▶ **Supplied material**
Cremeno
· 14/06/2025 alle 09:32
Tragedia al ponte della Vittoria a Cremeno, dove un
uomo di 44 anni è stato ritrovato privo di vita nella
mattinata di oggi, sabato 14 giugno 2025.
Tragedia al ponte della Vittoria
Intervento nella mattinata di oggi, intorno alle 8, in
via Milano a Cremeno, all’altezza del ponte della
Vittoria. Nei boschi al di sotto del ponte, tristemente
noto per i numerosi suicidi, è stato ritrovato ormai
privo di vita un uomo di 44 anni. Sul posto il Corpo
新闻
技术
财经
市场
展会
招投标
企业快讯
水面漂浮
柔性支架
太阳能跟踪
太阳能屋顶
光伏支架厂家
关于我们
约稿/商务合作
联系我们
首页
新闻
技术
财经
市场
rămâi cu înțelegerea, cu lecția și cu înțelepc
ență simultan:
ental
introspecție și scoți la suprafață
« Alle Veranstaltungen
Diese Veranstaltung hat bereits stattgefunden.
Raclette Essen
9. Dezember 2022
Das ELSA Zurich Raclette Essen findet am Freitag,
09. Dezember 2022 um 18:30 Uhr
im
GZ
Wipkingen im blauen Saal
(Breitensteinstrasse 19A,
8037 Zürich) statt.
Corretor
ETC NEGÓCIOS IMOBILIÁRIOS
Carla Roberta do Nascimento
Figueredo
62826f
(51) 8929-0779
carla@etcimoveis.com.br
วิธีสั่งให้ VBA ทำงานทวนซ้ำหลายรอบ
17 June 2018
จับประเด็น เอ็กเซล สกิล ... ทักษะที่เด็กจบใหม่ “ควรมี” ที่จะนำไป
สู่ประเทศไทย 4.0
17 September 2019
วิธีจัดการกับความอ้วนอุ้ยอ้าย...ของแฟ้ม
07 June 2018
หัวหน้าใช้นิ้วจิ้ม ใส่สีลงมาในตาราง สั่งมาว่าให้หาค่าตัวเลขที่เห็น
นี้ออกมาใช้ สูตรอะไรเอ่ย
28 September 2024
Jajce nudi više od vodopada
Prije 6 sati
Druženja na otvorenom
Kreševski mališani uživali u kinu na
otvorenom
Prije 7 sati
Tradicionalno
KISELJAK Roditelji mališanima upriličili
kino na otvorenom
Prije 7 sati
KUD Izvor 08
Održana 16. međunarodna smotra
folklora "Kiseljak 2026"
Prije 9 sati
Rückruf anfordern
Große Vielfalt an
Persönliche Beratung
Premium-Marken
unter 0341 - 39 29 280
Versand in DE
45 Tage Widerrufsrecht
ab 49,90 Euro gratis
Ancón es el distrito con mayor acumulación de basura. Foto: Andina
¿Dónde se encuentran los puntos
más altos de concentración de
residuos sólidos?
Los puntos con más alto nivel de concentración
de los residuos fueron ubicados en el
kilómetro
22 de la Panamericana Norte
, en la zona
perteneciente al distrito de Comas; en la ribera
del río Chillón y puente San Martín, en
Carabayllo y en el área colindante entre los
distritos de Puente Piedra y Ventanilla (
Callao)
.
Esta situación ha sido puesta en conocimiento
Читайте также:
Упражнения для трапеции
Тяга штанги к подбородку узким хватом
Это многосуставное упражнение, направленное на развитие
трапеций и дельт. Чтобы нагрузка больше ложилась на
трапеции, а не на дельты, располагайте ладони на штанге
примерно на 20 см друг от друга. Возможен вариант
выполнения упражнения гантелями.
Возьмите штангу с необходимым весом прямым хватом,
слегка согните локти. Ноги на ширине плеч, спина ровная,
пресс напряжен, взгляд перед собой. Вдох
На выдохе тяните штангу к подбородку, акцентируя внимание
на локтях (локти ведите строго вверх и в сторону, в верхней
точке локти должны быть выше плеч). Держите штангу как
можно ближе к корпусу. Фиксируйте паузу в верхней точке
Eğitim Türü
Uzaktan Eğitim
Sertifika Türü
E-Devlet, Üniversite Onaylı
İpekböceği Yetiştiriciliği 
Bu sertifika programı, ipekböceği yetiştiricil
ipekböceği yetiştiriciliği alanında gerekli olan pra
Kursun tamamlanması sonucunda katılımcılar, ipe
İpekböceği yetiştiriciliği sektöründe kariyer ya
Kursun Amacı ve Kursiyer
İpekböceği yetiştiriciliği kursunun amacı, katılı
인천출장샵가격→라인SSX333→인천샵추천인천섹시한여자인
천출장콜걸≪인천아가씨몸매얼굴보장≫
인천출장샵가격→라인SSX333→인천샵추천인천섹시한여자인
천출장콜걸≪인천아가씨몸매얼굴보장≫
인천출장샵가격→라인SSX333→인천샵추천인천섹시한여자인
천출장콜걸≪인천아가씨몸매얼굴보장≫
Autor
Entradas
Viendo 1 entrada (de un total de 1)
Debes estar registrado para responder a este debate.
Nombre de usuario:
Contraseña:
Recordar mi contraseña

▶ **The task**
Please retype the records from the start through the line containing "Intervento nella mattinata", including both ends.

▶ **Answer to this problem**
Cremeno
· 14/06/2025 alle 09:32
Tragedia al ponte della Vittoria a Cremeno, dove un
uomo di 44 anni è stato ritrovato privo di vita nella
mattinata di oggi, sabato 14 giugno 2025.
Tragedia al ponte della Vittoria
Intervento nella mattinata di oggi, intorno alle 8, in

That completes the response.